[TEXT PROVIDED]

An appeal is limited to issues of judicial error.
An appeal is a review of a trial judge’s decision by a higher court. The defendant’s right to appeal a conviction is automatic. The only issue that is open to appeal is whether or not the judge made a legal error during the trial. A conviction can be overturned where there was substantial legal error.
A conviction may be reversed and a new trial ordered in some cases. In other cases, errors by the trial court judge may be deemed to have been harmless, and the conviction will be upheld even though there was some error by the trial court judge.
Any engagement with the criminal justice system will be emotionally charged, frightening and confusing – especially for a person who has never encountered the system before. Therefore, in conclusion, this guide offers readers some general advice when dealing with the system.
- Stay calm and in control.
Always try to stay as calm as you possibly can. The more that you are able to remain calm and speak clearly, the more control you will have over the situation. No matter how angry or frustrated you become, never shout or scream. This is not to say that you should not be angered by the manner in which persons with mental illness are treated by the system. Rather, the better way to channel your anger is by maintaining control of the situation.
2. Use the system and information to your advantage.
Many personnel in the system, such as CIT trained officers, prosecutors, public defenders, judges and jail employees may be sympathetic to and knowledgeable about mental illness. Whenever possible use these individuals to provide assistance, information and testimony about your case.
3. Get Public Exposure of Your Situation.
The more public exposure your situation gets, the more likely it is that a miscarriage of justice will be corrected. Letter writing is an effective tool to gain exposure. If you, or a family member with a mental illness, are abused by the system, write letters and file complaints. Write to the police who were involved, to the superiors of those police officers, to the police commissioner, to any judge involved in the proceedings, to your local elected representatives, state representatives, to newspapers, editors, or local television stations. In addition, consult advocacy groups for persons with mental illness, as they too may be able to add to your cause.

[/TEXT PROVIDED]
[DATA LISTING]

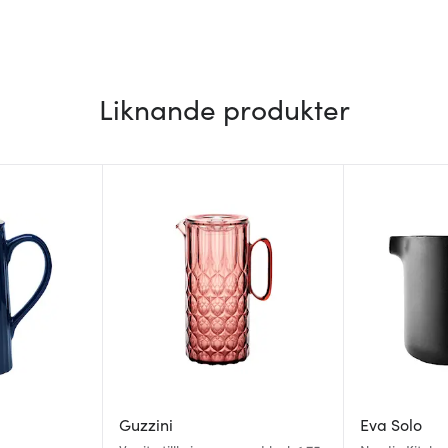
Liknande produkter
Guzzini
Eva Solo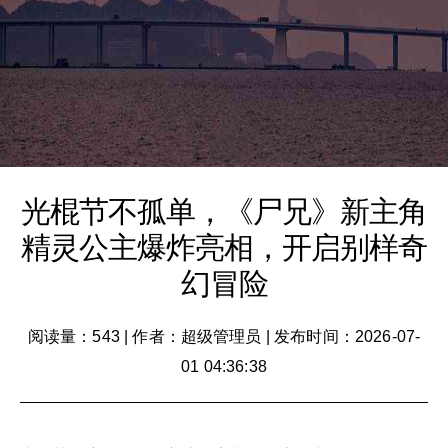
光棍节不孤单，《尸兄》新主角
精灵公主爆炸亮相，开启别样奇
幻冒险
阅读量：543
|
作者：超级管理员
|
发布时间：2026-07-
01 04:36:38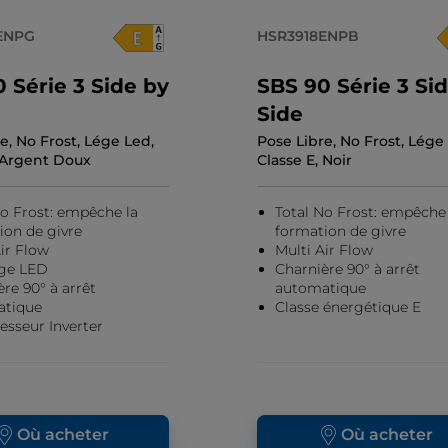
ENPG
HSR3918ENPB
 Série 3 Side by
SBS 90 Série 3 Si
Side
e, No Frost, Lége Led,
Pose Libre, No Frost, Lége
, Argent Doux
Classe E, Noir
No Frost: empêche la
Total No Frost: empêche 
ion de givre
formation de givre
ir Flow
Multi Air Flow
age LED
Charnière 90° à arrêt
re 90° à arrêt
automatique
atique
Classe énergétique E
sseur Inverter
Où acheter
Où acheter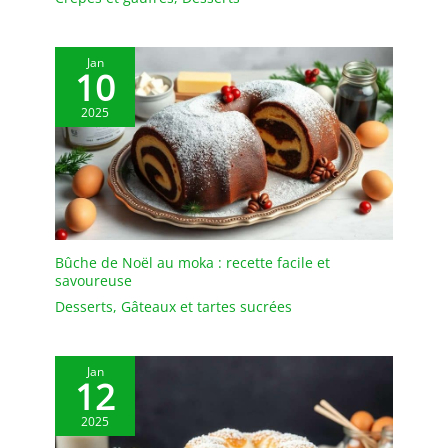
bon temp de dessert ☞☞
☞ ARTISANAT: Les
anciennes compétences
Jan
de fabrication de la
10
porcelaine transmises
dans le folklore chinois,
2025
la cuisson à température
précise, la surface
blanche lisse, ainsi que
la concentration à 100%
des artisans et les
exigences de haute
qualité, confèrent à nos
Bûche de Noël au moka : recette facile et
produits une belle
savoureuse
apparence et une qualité
Desserts
,
Gâteaux et tartes sucrées
qui peuvent résister à
l'épreuve du temps.Dans
l'ensemble, Tous sont
Jan
simplement pour vous
12
offrir une expérience
2025
culinaire parfaite. ☞☞☞
À PROPOS DE CETTE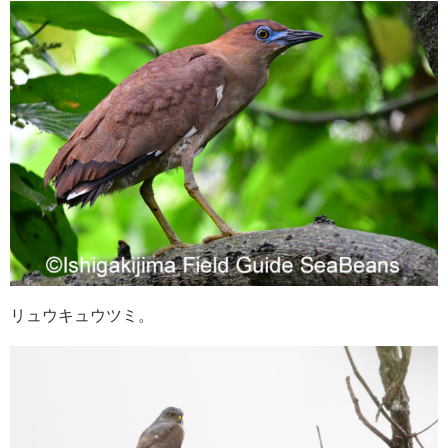
リュウキュウツミ。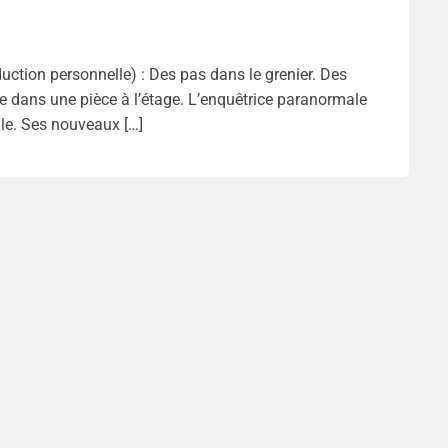
uction personnelle) : Des pas dans le grenier. Des
e dans une pièce à l’étage. L’enquêtrice paranormale
cile. Ses nouveaux […]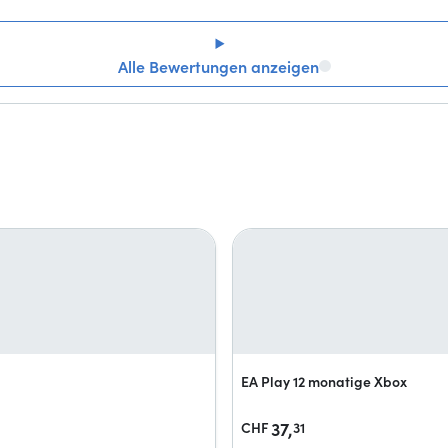
Alle Bewertungen anzeigen
EA Play 12 monatige Xbox
37,
CHF
31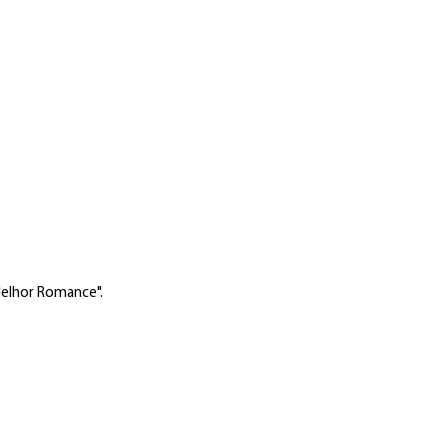
Melhor Romance".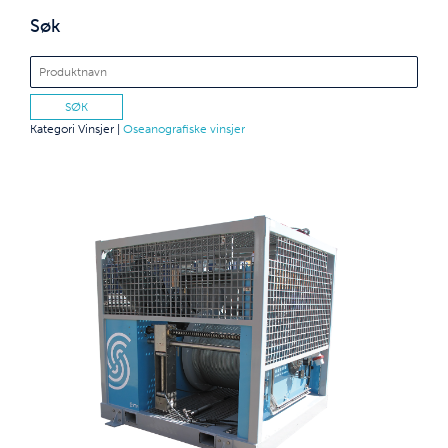
Søk
Kategori
Vinsjer
|
Oseanografiske vinsjer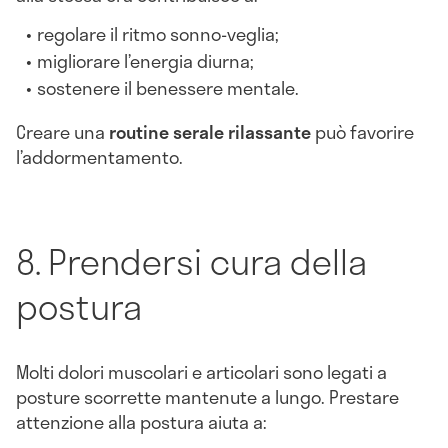
regolare il ritmo sonno-veglia;
migliorare l’energia diurna;
sostenere il benessere mentale.
Creare una
routine serale rilassante
può favorire
l’addormentamento.
8. Prendersi cura della
postura
Molti dolori muscolari e articolari sono legati a
posture scorrette mantenute a lungo. Prestare
attenzione alla postura aiuta a: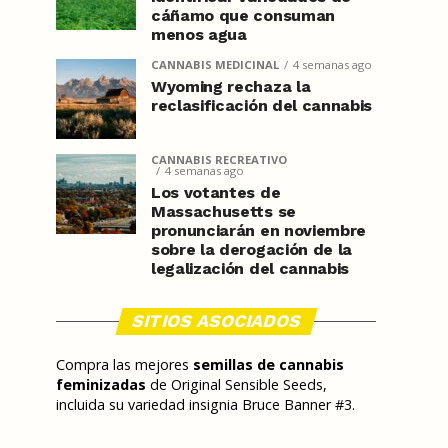
cáñamo que consuman
menos agua
CANNABIS MEDICINAL
4 semanas ago
Wyoming rechaza la
reclasificación del cannabis
CANNABIS RECREATIVO
4 semanas ago
Los votantes de
Massachusetts se
pronunciarán en noviembre
sobre la derogación de la
legalización del cannabis
SITIOS ASOCIADOS
Compra las mejores
semillas de cannabis
feminizadas
de Original Sensible Seeds,
incluida su variedad insignia Bruce Banner #3.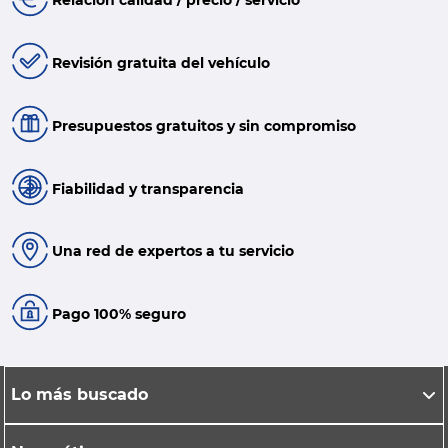
Relación calidad / precio / servicio
Revisión gratuita del vehículo
Presupuestos gratuitos y sin compromiso
Fiabilidad y transparencia
Una red de expertos a tu servicio
Pago 100% seguro
Lo más buscado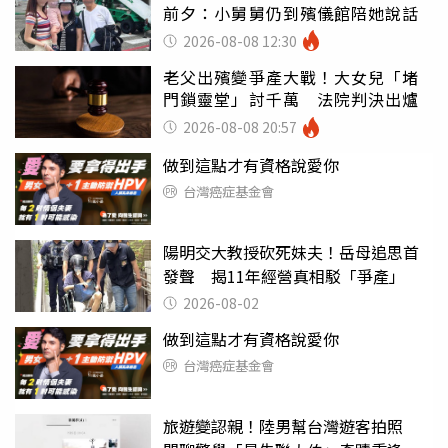
前夕：小舅舅仍到殯儀館陪她說話
2026-08-08 12:30
老父出殯變爭產大戰！大女兒「堵
門鎖靈堂」討千萬 法院判決出爐
2026-08-08 20:57
做到這點才有資格說愛你
台灣癌症基金會
陽明交大教授砍死妹夫！岳母追思首
發聲 揭11年經營真相駁「爭產」
2026-08-02
做到這點才有資格說愛你
台灣癌症基金會
旅遊變認親！陸男幫台灣遊客拍照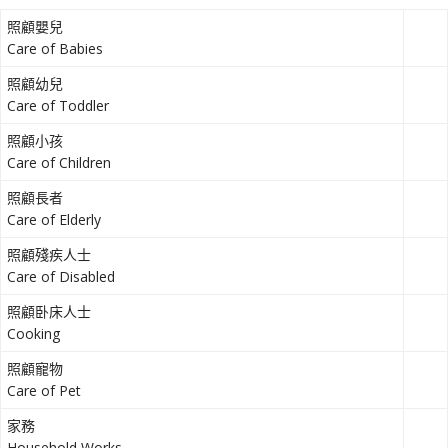
照顧嬰兒
Care of Babies
照顧幼兒
Care of Toddler
照顧小孩
Care of Children
照顧長者
Care of Elderly
照顧殘疾人士
Care of Disabled
照顧卧床人士
Cooking
照顧寵物
Care of Pet
家務
Household Works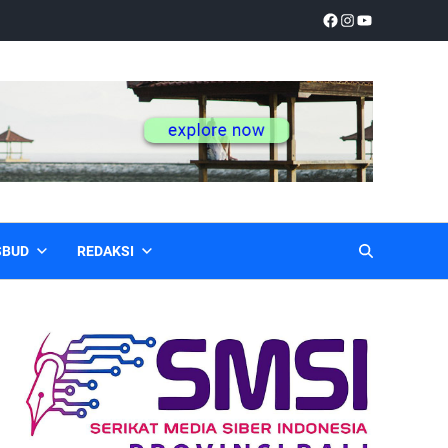
SBUD
REDAKSI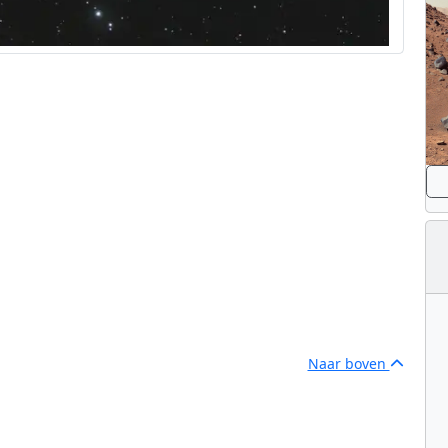
Naar boven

[/DATA LISTING]

■ **BRIEF 1**
Rewrite the guide's paragraph that begins "The more public exposure your situation gets" as a bulleted list, keeping its main facts.
■ **BRIEF 2**
According to the guide, what is the only issue that is open to appeal?
The records are separate from the guide and are not part of it.

■ **FINAL ANSWER 1**
- The more public exposure a situation gets, the more likely a miscarriage of justice will be corrected.
- Letter writing is an effective way to gain exposure.
- If you or a family member with a mental illness is abused by the system, write letters and file complaints.
- Send them to:
  - the police involved, their superiors and the police commissioner
  - any judge involved in the proceedings
  - local elected representatives and state representatives
  - newspapers, editors or local television stations
- Also consult advocacy groups for persons with mental illness, who may be able to add to your cause.

■ **FINAL ANSWER 2**
Whether or not the judge made a legal error during the trial.